▶ _PROBLEM DESCRIPTION_:
Work out the count of lines in the material where the string "each" shows up, and reply with it alone.

*** Opening PROVIDED RECORDS ***

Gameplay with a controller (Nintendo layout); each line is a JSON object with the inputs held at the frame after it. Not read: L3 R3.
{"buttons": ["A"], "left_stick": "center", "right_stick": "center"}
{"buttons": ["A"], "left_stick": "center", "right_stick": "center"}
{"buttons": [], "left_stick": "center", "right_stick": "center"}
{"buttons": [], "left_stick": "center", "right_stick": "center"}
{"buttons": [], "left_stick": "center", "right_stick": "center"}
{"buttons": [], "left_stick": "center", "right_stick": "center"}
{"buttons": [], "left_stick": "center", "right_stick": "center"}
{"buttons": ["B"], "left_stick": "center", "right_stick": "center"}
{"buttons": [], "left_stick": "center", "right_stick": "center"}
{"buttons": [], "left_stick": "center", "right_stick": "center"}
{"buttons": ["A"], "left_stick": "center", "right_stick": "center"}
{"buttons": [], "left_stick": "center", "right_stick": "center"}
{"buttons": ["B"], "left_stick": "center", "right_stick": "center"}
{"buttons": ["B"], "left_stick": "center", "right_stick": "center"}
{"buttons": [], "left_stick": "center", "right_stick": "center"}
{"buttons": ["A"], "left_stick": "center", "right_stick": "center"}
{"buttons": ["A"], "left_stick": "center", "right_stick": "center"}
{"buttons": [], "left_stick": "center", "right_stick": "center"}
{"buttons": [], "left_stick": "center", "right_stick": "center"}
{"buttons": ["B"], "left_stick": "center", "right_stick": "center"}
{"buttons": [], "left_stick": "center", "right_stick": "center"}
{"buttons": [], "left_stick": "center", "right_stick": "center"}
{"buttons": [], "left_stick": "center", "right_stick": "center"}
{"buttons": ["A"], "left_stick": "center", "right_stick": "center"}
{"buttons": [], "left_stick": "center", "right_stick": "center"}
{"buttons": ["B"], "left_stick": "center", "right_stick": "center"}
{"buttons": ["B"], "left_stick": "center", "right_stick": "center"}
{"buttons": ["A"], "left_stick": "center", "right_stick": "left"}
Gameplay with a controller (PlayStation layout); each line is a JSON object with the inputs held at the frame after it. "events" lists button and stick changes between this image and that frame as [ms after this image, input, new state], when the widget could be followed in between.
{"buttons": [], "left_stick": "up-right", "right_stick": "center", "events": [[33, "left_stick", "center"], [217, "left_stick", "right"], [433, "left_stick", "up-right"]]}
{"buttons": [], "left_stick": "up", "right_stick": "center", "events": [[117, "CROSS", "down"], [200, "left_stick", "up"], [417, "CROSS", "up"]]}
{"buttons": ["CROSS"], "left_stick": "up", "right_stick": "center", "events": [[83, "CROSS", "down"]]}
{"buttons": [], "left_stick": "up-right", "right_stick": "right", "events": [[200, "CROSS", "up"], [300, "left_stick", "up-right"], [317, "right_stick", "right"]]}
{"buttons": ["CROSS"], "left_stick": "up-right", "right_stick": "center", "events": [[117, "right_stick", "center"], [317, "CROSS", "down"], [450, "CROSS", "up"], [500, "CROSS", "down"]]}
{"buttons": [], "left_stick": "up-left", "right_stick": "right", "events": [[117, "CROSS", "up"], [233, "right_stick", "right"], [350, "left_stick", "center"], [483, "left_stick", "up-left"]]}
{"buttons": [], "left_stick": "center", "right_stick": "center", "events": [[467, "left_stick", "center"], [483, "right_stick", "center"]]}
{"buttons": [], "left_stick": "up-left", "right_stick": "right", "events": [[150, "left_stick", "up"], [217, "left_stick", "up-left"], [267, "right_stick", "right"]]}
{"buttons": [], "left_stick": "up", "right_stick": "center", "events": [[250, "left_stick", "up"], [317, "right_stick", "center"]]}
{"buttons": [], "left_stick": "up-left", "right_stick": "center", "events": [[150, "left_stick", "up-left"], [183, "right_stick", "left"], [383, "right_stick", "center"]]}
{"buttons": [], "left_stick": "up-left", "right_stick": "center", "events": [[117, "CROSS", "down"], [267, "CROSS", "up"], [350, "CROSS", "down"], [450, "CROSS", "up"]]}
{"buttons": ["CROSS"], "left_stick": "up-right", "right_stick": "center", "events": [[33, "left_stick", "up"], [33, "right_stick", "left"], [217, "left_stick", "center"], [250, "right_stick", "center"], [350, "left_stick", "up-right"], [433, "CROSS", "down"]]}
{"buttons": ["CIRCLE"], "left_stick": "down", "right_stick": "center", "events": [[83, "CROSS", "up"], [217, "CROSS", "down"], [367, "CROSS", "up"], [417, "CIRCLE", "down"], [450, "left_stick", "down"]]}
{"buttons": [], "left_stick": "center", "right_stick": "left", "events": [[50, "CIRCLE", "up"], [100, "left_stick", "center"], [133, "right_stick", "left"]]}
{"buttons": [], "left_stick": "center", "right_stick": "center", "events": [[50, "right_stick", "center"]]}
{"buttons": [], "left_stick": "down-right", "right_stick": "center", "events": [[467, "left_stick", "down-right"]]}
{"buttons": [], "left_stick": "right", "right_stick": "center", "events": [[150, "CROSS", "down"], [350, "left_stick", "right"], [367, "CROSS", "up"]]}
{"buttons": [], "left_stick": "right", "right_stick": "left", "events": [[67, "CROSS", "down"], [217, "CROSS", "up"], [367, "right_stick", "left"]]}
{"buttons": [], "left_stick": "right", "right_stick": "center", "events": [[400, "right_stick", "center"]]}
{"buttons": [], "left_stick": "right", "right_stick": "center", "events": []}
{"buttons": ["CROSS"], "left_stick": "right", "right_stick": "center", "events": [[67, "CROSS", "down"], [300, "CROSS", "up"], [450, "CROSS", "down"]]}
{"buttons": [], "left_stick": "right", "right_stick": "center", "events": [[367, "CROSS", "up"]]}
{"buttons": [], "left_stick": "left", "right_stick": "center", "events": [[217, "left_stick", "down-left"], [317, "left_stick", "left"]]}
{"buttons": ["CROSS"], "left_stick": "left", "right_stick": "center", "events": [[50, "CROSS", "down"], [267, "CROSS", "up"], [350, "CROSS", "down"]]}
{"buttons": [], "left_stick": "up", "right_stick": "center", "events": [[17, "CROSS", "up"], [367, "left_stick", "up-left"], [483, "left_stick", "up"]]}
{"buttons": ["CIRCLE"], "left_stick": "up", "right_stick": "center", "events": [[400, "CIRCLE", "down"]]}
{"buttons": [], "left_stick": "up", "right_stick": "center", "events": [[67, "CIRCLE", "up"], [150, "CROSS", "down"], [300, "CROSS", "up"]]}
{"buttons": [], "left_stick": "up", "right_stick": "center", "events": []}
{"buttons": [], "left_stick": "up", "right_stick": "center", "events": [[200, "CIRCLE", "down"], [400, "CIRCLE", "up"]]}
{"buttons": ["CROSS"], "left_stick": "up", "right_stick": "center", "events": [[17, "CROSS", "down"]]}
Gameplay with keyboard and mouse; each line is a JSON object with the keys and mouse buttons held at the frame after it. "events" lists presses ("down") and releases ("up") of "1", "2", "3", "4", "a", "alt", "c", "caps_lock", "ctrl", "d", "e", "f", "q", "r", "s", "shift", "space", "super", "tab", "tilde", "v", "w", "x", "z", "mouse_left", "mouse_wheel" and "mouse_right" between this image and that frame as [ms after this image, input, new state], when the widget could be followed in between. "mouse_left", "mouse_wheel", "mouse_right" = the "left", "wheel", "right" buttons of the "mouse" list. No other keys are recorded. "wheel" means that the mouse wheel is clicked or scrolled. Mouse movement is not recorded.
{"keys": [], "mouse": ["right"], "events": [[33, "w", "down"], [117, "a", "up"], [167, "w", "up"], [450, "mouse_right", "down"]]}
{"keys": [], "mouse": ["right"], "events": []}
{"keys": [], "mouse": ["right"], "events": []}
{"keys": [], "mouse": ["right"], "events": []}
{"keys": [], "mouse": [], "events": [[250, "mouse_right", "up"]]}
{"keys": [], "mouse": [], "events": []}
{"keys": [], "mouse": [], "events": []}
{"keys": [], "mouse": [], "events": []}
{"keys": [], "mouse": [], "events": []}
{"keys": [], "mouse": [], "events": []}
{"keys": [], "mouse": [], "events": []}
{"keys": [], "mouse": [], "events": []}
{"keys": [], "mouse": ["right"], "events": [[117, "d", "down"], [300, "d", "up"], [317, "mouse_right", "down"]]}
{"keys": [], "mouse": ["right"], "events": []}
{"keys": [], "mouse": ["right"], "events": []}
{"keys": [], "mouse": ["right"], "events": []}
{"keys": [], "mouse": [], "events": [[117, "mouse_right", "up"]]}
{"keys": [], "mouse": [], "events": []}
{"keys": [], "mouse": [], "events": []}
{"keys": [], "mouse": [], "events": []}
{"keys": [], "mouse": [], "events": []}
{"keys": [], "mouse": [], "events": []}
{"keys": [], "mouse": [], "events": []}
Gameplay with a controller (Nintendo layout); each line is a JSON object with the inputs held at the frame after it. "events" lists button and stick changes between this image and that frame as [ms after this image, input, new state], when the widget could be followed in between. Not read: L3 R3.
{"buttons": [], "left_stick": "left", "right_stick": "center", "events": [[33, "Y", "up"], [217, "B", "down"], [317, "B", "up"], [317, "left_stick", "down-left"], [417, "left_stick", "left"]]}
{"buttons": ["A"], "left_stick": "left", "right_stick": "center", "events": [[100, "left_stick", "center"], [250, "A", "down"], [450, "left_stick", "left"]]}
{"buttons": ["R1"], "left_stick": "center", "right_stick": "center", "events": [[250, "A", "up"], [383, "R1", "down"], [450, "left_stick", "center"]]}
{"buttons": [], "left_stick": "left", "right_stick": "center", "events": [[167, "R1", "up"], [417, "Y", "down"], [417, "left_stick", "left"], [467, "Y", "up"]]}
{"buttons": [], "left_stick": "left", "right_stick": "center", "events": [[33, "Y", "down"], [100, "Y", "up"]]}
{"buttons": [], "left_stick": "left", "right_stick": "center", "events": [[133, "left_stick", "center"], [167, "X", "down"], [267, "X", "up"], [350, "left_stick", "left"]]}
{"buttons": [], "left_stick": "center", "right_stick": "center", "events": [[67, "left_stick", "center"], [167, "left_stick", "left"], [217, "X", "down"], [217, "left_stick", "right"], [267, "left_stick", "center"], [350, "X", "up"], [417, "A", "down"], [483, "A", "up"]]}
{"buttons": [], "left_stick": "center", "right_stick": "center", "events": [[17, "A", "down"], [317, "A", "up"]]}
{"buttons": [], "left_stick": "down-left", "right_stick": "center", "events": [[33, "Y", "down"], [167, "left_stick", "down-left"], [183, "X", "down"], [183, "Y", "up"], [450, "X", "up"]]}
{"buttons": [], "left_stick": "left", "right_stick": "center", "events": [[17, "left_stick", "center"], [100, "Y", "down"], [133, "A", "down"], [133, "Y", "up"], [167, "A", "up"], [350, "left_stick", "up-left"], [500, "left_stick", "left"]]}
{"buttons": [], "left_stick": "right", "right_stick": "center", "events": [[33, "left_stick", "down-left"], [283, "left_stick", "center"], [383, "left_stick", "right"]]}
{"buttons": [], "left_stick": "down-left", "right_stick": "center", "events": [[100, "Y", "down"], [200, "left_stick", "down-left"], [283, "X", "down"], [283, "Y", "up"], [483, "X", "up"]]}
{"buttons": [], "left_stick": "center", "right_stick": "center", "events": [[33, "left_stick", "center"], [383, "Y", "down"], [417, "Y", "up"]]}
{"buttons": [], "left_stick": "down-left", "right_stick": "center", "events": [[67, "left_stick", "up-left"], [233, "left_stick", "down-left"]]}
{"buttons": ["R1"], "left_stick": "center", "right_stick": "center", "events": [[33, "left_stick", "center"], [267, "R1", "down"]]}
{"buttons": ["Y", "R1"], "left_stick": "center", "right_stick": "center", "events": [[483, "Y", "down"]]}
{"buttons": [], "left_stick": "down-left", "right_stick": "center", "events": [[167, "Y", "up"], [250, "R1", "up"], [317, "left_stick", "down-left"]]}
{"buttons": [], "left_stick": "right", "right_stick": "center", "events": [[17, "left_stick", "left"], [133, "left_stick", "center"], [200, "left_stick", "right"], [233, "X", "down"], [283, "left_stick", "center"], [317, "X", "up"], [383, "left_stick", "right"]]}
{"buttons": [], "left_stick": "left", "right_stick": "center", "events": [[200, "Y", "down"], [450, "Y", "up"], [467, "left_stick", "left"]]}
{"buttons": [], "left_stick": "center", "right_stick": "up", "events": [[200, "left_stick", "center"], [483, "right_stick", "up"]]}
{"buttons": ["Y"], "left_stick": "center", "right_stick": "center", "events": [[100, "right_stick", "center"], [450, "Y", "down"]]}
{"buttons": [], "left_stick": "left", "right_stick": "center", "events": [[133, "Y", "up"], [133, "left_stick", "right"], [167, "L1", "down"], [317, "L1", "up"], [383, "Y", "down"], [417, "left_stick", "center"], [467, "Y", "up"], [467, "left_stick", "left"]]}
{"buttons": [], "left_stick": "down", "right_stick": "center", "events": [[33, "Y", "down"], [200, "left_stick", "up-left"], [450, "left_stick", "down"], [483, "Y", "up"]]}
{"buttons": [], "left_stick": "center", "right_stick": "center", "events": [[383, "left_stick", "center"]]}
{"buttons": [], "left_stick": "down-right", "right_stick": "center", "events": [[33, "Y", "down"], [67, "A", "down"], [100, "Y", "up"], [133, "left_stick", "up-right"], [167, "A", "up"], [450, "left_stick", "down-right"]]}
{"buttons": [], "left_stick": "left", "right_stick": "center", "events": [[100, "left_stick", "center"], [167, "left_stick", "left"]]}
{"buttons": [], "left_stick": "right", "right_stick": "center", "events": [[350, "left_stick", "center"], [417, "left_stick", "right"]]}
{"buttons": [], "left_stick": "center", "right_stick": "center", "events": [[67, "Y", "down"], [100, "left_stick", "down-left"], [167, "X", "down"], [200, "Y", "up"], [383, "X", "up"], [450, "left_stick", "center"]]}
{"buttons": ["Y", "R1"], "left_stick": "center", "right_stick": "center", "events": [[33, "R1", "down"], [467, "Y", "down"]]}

*** Closing PROVIDED RECORDS ***

▶ _TASK SOLUTION_:
4